### Work instructions
Reproduce word for word the lines starting with the first line of the entries and going on through the line with "UN PORTEFEUILLE CLIENTS ÉTOFFÉ", including both of those lines.

Top of Records for this task

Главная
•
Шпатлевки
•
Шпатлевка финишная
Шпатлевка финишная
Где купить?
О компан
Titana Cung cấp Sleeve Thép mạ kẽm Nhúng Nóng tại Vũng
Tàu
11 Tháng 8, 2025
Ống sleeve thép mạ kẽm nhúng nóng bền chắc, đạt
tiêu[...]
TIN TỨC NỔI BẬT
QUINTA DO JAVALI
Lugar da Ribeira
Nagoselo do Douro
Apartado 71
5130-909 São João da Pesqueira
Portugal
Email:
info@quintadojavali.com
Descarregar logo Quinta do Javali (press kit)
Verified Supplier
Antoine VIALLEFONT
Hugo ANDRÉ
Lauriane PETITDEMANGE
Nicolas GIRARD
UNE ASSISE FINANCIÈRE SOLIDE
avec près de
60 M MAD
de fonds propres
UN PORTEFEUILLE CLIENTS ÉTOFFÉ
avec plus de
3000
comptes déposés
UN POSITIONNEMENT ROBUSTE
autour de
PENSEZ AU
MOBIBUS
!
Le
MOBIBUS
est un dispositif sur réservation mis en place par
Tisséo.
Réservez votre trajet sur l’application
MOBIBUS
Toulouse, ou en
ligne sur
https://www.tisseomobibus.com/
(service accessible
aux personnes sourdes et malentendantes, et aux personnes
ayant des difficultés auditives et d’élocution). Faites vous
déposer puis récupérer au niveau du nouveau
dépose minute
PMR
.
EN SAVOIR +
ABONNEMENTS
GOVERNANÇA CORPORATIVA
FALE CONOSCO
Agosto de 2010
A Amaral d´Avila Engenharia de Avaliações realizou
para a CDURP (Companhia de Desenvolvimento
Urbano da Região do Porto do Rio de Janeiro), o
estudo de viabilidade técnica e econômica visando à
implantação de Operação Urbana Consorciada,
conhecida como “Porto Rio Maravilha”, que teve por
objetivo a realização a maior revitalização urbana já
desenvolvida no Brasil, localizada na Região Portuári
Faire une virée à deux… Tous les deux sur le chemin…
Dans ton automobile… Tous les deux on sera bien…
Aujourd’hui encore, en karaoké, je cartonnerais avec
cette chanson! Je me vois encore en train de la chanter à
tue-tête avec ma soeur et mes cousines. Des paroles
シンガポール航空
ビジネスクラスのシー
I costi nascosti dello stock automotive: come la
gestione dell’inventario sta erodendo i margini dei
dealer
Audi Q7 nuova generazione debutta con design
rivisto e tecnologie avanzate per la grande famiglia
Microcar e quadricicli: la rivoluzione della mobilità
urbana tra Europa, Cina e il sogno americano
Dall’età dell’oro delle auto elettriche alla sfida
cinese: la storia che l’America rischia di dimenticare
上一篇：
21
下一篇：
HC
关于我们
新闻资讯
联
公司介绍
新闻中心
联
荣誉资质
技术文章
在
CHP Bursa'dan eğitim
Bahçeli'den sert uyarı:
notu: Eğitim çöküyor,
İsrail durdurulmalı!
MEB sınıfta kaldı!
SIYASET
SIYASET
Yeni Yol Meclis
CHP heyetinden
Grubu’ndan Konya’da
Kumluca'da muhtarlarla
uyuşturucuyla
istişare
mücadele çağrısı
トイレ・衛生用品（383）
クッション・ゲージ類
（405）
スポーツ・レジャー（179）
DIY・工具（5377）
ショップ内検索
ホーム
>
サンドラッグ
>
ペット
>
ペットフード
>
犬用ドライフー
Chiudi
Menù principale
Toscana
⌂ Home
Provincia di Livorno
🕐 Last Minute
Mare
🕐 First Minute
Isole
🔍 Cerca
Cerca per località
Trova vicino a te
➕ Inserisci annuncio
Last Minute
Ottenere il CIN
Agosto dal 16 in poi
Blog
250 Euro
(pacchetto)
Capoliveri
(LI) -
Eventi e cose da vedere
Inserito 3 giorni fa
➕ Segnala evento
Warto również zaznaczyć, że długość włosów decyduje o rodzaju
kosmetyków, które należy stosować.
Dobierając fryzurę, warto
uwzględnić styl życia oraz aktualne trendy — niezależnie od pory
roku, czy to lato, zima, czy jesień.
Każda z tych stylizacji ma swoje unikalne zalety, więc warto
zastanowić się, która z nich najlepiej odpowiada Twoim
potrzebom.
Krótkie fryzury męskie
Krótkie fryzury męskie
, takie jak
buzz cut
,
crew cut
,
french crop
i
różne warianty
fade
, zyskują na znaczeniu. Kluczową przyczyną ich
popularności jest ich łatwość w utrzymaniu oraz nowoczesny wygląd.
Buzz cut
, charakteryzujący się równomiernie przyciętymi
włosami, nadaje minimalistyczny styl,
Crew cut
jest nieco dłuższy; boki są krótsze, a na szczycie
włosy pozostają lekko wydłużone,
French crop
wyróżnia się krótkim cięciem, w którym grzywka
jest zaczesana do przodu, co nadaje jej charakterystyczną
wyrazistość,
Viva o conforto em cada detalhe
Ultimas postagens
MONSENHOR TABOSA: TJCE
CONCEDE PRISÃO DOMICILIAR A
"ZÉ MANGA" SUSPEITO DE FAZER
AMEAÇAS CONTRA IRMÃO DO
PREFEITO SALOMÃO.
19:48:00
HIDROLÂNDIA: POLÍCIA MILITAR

Bottom of Records for this task

### Answer box
Главная
•
Шпатлевки
•
Шпатлевка финишная
Шпатлевка финишная
Где купить?
О компан
Titana Cung cấp Sleeve Thép mạ kẽm Nhúng Nóng tại Vũng
Tàu
11 Tháng 8, 2025
Ống sleeve thép mạ kẽm nhúng nóng bền chắc, đạt
tiêu[...]
TIN TỨC NỔI BẬT
QUINTA DO JAVALI
Lugar da Ribeira
Nagoselo do Douro
Apartado 71
5130-909 São João da Pesqueira
Portugal
Email:
info@quintadojavali.com
Descarregar logo Quinta do Javali (press kit)
Verified Supplier
Antoine VIALLEFONT
Hugo ANDRÉ
Lauriane PETITDEMANGE
Nicolas GIRARD
UNE ASSISE FINANCIÈRE SOLIDE
avec près de
60 M MAD
de fonds propres
UN PORTEFEUILLE CLIENTS ÉTOFFÉ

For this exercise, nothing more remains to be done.